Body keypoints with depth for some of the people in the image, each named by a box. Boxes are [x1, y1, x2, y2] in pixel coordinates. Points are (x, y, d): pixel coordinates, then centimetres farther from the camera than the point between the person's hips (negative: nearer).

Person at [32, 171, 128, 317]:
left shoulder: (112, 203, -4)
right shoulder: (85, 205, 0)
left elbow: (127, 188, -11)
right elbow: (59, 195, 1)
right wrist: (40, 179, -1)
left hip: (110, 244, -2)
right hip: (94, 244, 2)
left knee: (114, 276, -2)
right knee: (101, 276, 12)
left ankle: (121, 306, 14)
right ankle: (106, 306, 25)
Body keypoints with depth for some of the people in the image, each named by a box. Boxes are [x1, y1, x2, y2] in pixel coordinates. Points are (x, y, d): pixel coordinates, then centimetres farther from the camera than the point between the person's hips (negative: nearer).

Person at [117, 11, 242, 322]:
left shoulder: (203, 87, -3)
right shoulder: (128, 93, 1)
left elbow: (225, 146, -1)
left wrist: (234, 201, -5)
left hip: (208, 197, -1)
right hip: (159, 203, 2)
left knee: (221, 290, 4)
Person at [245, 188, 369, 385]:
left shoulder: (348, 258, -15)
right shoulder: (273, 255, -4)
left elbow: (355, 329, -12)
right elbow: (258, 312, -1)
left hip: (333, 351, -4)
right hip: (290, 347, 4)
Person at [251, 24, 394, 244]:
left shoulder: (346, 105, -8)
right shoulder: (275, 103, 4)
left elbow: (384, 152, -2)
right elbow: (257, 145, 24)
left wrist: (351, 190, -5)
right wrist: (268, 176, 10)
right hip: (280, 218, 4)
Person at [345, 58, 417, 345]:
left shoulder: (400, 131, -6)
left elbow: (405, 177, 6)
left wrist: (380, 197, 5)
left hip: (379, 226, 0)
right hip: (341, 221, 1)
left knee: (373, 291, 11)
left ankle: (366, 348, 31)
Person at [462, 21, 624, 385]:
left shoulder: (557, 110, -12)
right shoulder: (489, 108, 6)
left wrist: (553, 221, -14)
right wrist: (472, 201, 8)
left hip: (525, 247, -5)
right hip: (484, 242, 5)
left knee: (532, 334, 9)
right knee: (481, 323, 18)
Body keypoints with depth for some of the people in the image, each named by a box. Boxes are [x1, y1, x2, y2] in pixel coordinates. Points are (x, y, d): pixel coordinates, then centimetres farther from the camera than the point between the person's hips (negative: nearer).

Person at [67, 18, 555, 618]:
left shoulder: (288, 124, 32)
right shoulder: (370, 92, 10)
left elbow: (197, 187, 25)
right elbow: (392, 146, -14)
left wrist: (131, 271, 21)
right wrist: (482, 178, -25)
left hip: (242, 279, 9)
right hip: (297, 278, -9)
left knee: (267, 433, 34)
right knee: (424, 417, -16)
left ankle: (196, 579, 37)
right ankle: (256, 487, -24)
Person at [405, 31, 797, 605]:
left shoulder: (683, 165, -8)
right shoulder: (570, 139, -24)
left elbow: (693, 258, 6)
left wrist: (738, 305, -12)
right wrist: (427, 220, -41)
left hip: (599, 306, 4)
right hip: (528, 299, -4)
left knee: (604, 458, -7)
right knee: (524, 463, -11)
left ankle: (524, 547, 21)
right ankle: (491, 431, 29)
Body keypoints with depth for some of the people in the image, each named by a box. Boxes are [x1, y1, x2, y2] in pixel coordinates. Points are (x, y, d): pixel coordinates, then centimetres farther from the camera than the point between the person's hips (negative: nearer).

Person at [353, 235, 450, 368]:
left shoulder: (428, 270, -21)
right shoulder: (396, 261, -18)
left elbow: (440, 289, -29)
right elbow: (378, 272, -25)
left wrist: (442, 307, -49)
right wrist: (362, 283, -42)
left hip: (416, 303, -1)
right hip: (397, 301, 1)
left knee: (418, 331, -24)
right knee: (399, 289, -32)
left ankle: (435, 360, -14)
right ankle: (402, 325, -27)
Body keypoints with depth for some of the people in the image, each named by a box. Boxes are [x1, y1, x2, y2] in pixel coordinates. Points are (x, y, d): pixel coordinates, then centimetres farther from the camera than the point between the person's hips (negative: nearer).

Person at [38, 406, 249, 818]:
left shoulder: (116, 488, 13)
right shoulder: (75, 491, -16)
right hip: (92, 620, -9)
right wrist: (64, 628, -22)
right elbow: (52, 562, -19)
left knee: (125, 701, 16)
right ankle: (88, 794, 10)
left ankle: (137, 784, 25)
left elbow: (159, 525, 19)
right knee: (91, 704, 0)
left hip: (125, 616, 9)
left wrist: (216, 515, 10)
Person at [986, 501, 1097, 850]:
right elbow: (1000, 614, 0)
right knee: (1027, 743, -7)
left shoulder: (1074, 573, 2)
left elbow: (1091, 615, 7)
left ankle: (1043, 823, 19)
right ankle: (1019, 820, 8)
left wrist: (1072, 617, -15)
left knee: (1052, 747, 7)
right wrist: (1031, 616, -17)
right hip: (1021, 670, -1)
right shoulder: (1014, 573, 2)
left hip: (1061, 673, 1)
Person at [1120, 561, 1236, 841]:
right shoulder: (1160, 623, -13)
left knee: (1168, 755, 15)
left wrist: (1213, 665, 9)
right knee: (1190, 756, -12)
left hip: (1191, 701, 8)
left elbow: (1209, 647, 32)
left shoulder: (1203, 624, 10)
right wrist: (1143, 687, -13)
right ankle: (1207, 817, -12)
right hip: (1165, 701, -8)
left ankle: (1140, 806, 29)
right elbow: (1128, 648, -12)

= = = = = = =

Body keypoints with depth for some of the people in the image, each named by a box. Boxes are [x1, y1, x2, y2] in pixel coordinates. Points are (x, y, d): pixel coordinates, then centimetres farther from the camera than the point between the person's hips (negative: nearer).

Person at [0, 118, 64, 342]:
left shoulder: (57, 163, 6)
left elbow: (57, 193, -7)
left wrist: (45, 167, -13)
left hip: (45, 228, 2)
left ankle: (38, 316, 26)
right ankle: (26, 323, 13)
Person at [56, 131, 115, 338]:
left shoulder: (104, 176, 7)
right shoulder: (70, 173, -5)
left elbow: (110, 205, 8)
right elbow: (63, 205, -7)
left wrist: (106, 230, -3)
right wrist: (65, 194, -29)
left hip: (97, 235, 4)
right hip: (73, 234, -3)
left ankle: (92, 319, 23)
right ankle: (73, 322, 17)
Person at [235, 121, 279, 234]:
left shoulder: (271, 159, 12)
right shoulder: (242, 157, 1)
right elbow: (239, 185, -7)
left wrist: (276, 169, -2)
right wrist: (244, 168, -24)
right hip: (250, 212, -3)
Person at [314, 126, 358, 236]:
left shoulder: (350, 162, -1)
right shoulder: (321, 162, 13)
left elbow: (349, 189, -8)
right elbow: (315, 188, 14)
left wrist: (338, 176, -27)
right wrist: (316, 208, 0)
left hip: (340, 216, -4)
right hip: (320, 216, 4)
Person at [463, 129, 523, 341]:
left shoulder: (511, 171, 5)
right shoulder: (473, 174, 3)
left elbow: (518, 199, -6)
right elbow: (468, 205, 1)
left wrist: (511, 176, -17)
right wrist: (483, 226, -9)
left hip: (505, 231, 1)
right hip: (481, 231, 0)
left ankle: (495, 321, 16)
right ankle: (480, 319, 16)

= = = = = = =

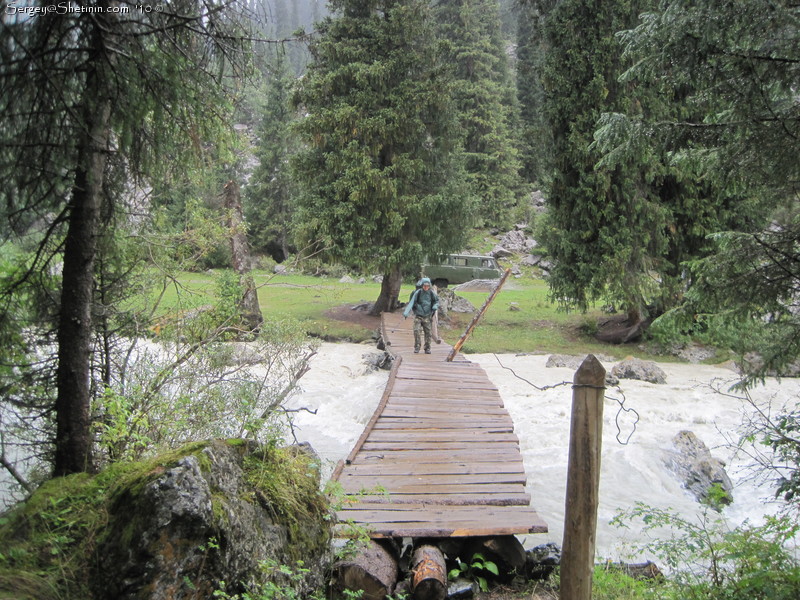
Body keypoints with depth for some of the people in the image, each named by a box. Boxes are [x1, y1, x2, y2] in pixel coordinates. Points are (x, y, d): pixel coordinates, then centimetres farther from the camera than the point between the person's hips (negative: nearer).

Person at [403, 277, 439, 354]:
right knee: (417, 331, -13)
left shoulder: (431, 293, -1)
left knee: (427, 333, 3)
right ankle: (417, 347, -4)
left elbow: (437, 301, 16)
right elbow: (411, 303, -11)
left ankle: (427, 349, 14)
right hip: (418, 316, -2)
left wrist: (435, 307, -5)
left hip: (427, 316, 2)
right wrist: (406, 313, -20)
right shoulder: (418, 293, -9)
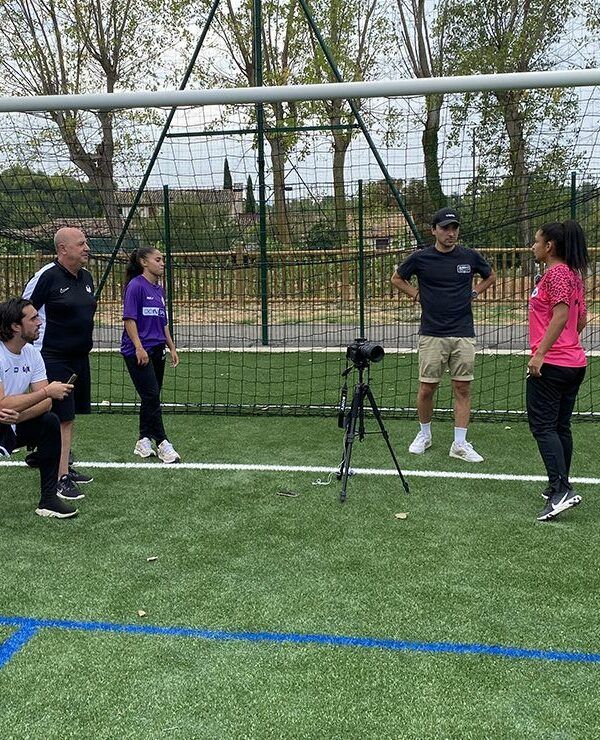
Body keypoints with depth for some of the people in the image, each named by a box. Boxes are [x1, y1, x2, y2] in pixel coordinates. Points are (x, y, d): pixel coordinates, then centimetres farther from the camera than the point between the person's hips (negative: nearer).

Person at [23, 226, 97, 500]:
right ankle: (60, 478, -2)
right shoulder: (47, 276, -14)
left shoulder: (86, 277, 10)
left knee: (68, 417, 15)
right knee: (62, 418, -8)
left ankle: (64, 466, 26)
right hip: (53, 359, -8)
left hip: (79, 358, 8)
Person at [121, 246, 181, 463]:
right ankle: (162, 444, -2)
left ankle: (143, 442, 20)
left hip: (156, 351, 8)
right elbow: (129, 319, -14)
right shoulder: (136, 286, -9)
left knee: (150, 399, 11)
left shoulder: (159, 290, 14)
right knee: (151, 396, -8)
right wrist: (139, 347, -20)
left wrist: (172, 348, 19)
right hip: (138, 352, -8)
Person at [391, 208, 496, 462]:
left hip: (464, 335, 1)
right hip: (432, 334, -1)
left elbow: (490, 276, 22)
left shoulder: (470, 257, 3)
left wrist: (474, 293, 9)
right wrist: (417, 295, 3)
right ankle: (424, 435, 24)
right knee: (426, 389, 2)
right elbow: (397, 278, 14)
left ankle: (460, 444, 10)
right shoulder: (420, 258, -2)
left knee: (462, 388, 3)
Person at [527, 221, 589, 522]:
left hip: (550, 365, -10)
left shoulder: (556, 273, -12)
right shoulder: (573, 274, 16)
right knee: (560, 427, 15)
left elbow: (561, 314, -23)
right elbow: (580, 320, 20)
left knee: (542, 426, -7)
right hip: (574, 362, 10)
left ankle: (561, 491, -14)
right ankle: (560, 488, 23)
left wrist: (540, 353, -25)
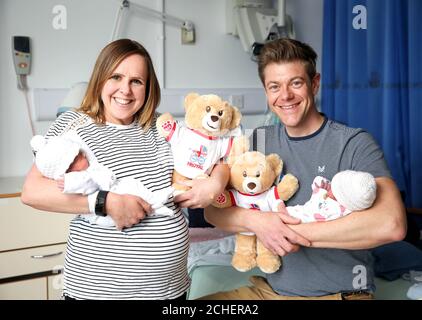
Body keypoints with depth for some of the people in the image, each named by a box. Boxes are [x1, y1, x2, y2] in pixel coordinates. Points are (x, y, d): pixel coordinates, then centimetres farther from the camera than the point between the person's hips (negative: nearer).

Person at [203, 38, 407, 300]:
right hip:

= = = = = = =

Exercise objective: Please write out the data word for word, beginning at the line that has "left hip: (45, 228, 2)" and stopping after the line that has "left ankle: (495, 321, 16)".

Written reply:
left hip: (45, 228, 2)
left ankle: (38, 316, 26)
right ankle: (26, 323, 13)
Person at [56, 131, 115, 338]:
left shoulder: (104, 176, 7)
right shoulder: (70, 173, -5)
left elbow: (110, 205, 8)
right elbow: (63, 205, -7)
left wrist: (106, 230, -3)
right wrist: (65, 194, -29)
left hip: (97, 235, 4)
right hip: (73, 234, -3)
left ankle: (92, 319, 23)
right ankle: (73, 322, 17)
Person at [235, 121, 279, 234]:
left shoulder: (271, 159, 12)
right shoulder: (242, 157, 1)
right elbow: (239, 185, -7)
left wrist: (276, 169, -2)
right wrist: (244, 168, -24)
right hip: (250, 212, -3)
Person at [314, 126, 358, 236]:
left shoulder: (350, 162, -1)
right shoulder: (321, 162, 13)
left elbow: (349, 189, -8)
right elbow: (315, 188, 14)
left wrist: (338, 176, -27)
right wrist: (316, 208, 0)
left hip: (340, 216, -4)
right hip: (320, 216, 4)
Person at [463, 129, 523, 341]:
left shoulder: (511, 171, 5)
right shoulder: (473, 174, 3)
left elbow: (518, 199, -6)
right elbow: (468, 205, 1)
left wrist: (511, 176, -17)
right wrist: (483, 226, -9)
left hip: (505, 231, 1)
right hip: (481, 231, 0)
left ankle: (495, 321, 16)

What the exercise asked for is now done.